Выбрать главу

— Ты кто? — брякнул Стас, к счастью, на местном.

Хватило ума. Пошатываясь, парень закончил подъём с пола в позе вопросительного знака. Глянул исподлобья на вопрошающего чистенького хмыря и презрительно сплюнул кровь.

— Отвечай господину! — прошипел ближайший педагог и подбодрил невежу ударом палкой по спине.

Стас так взъярился, что на секунду потерял контроль — любопытные домашние питомцы тотчас вылезли наружу посмотреть, кто беспокоит хозяина. Несговорчивый раб от неожиданности разогнулся, а его воспитатели наоборот сложились пополам.

— Господин Нартах спросил: кто ты? — флегматично помог Бритый, пока Стас боролся с нитями.
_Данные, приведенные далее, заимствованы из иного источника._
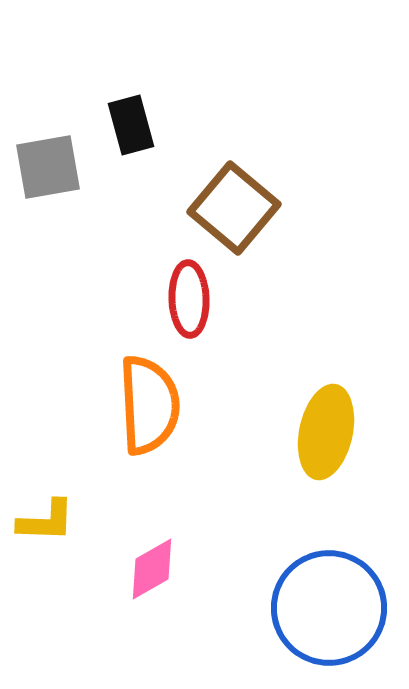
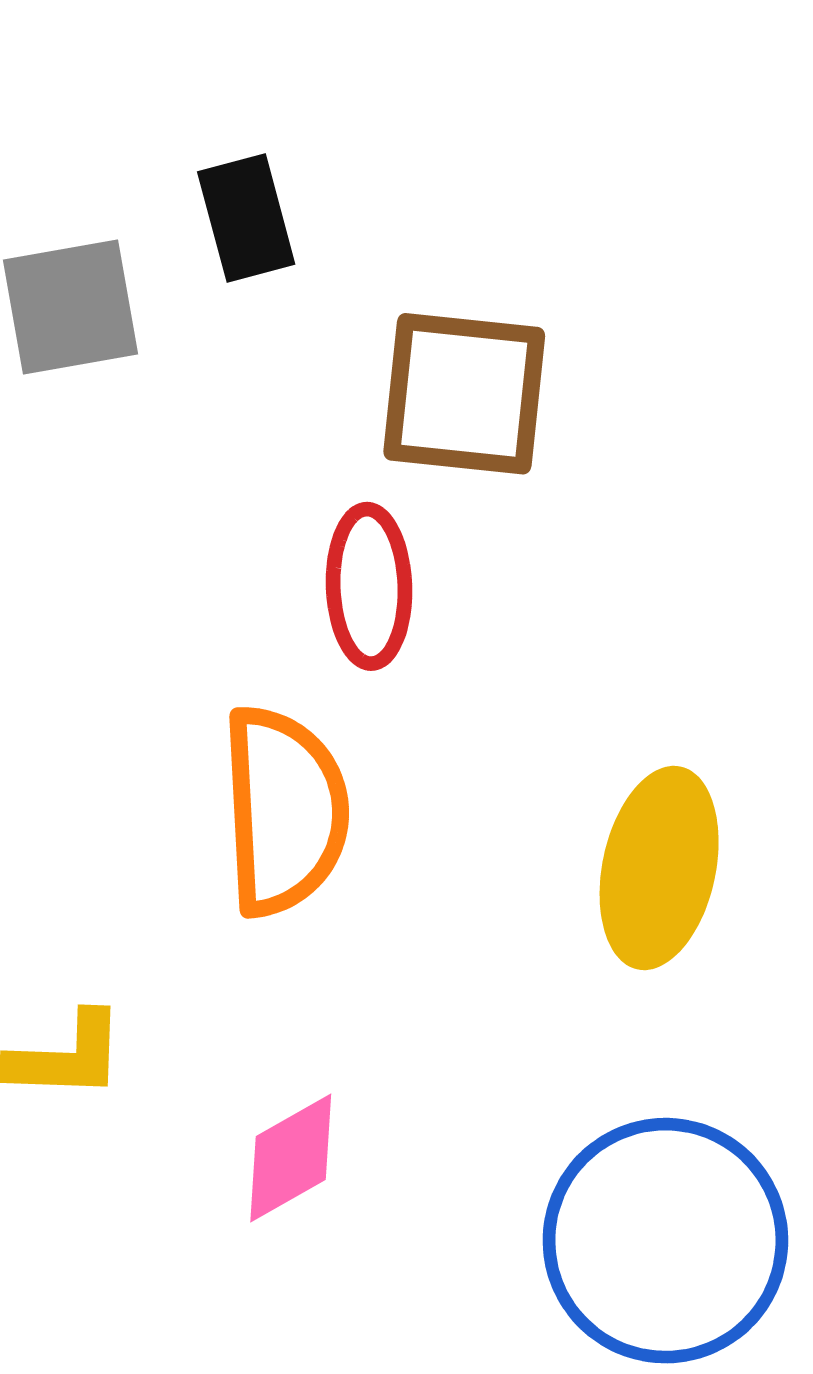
brown square: (234, 208) -> (464, 394), turned -34

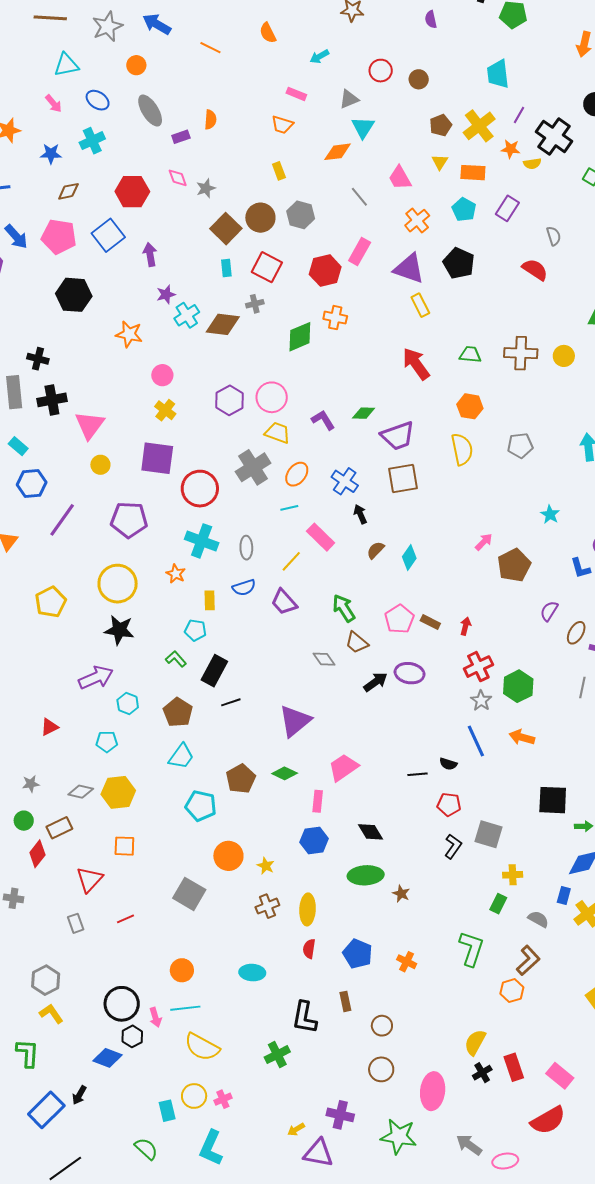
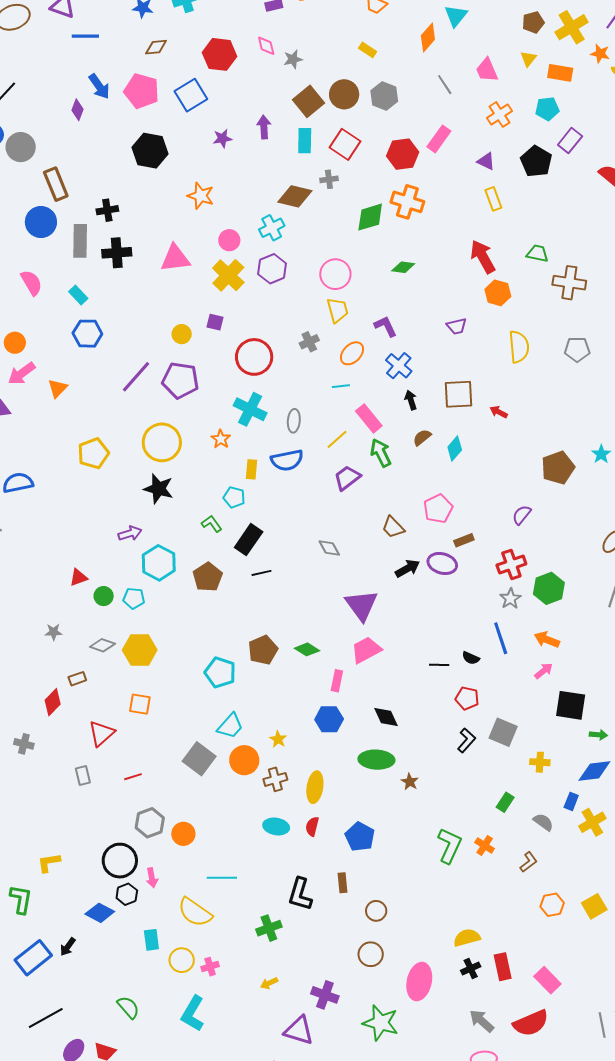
orange diamond: (338, 152) -> (428, 37), turned -48
yellow rectangle: (279, 171) -> (368, 50), turned -42
purple rectangle: (507, 208) -> (570, 140), moved
cyan pentagon: (464, 210) -> (547, 109), turned 30
purple arrow: (150, 255) -> (264, 127), moved
cyan rectangle: (226, 268) -> (305, 141), size x1.4
purple triangle: (409, 269) -> (486, 161), size x0.6
purple star: (166, 294) -> (222, 138), moved
cyan cross: (187, 315) -> (272, 228), moved
orange cross: (335, 318) -> (407, 202), size x1.4
brown cross: (521, 353) -> (569, 283), moved
black cross: (38, 359) -> (107, 210), turned -30
purple hexagon: (230, 400) -> (272, 269), moved
orange hexagon: (470, 406) -> (498, 293), moved
yellow cross: (165, 410) -> (228, 275), size x1.5
green diamond: (364, 413) -> (403, 267), moved
purple L-shape: (323, 420) -> (386, 326), moved
pink triangle: (90, 425) -> (175, 258), moved, turned 40
yellow trapezoid: (278, 433) -> (338, 310), turned 48
purple trapezoid: (398, 436) -> (457, 326), size x0.6
purple square: (157, 458) -> (215, 322), size x0.5
yellow circle: (100, 465) -> (182, 334), moved
gray cross: (253, 467) -> (309, 342), size x0.6
brown square: (403, 478) -> (459, 394), moved
cyan star: (550, 514) -> (601, 454), moved
purple line: (62, 520) -> (136, 377), moved
pink arrow: (484, 542) -> (544, 671), moved
blue semicircle: (244, 588) -> (287, 460), size x1.4
purple trapezoid: (284, 602) -> (347, 478), moved, turned 88
green arrow: (344, 608) -> (381, 453), moved
purple semicircle: (549, 611) -> (522, 515), moved
brown rectangle: (430, 622) -> (464, 540), moved, turned -54
red arrow: (465, 626) -> (499, 412), moved, turned -84
gray diamond: (324, 659) -> (329, 548), moved
purple arrow: (96, 678) -> (130, 533), size x0.7
cyan hexagon: (128, 704) -> (159, 563), size x1.6
purple triangle: (295, 721) -> (362, 605), moved, turned -33
cyan trapezoid: (181, 756) -> (230, 726), moved
green circle: (24, 821) -> (104, 596), moved
brown rectangle: (59, 828) -> (77, 679), size x0.7
orange circle: (228, 856) -> (244, 760), moved
yellow cross: (513, 875) -> (540, 762), moved
green L-shape: (471, 949) -> (450, 846), moved
brown L-shape: (528, 960) -> (529, 862), size x0.7
orange cross: (407, 962) -> (485, 846), moved
cyan ellipse: (252, 973) -> (276, 826), moved
gray hexagon: (46, 980) -> (150, 823), moved
orange hexagon: (512, 991) -> (552, 905), moved
cyan line: (185, 1008) -> (222, 878), moved
yellow L-shape: (51, 1014) -> (49, 863), turned -70
yellow semicircle: (475, 1042) -> (467, 938), turned 40
cyan rectangle: (167, 1111) -> (151, 940), moved
yellow arrow: (296, 1129) -> (269, 983), moved
gray arrow: (469, 1145) -> (482, 1021), moved

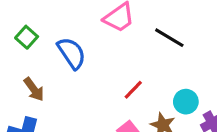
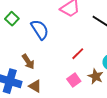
brown arrow: (34, 89) -> (28, 62), moved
— Дреб, — выдохнул гордый засранец, отступая на шаг.

— Воин, — бросил Стасу Ёали, оглядев жертву истязаний с ног до головы.

— Боец, — не разгибаясь, уточнил Близнец, также отползая от волшебника меленькими шажочками.

— Заткнись! — рявкнул Стас. — Кто он? — обернулся к Ёали.

— Боец Манежа смерти, — задумчиво пояснил тот. — Есть такие в Луарале.

— Гладиатор? — вновь брякнул Стас, занятый мыслями о том, что делать дальше.

Глаза раба чуть не вывалились наружу. Он как-то вдруг растерялся, превратившись из гордого орла в мокрую курицу. Пару раз прерывисто вдохнул, через силу втягивая воздух. Наконец, нерешительно спросил на том же ломаном русском, от которого явно отвык:

— Ты кто, мужик?

— Потом узнаешь, — раздосадованно буркнул по-русски Стас и тут же вернулся к нормальному человеческому языку: — Ёали, он мне нужен. Заплати, не торгуясь.

— Сделаю.

— Если я не увижу этого человека через полчаса, вы все сдохнете, — на всякий случай пригрозил Стас надсмотрщикам, развернулся и потопал на выход.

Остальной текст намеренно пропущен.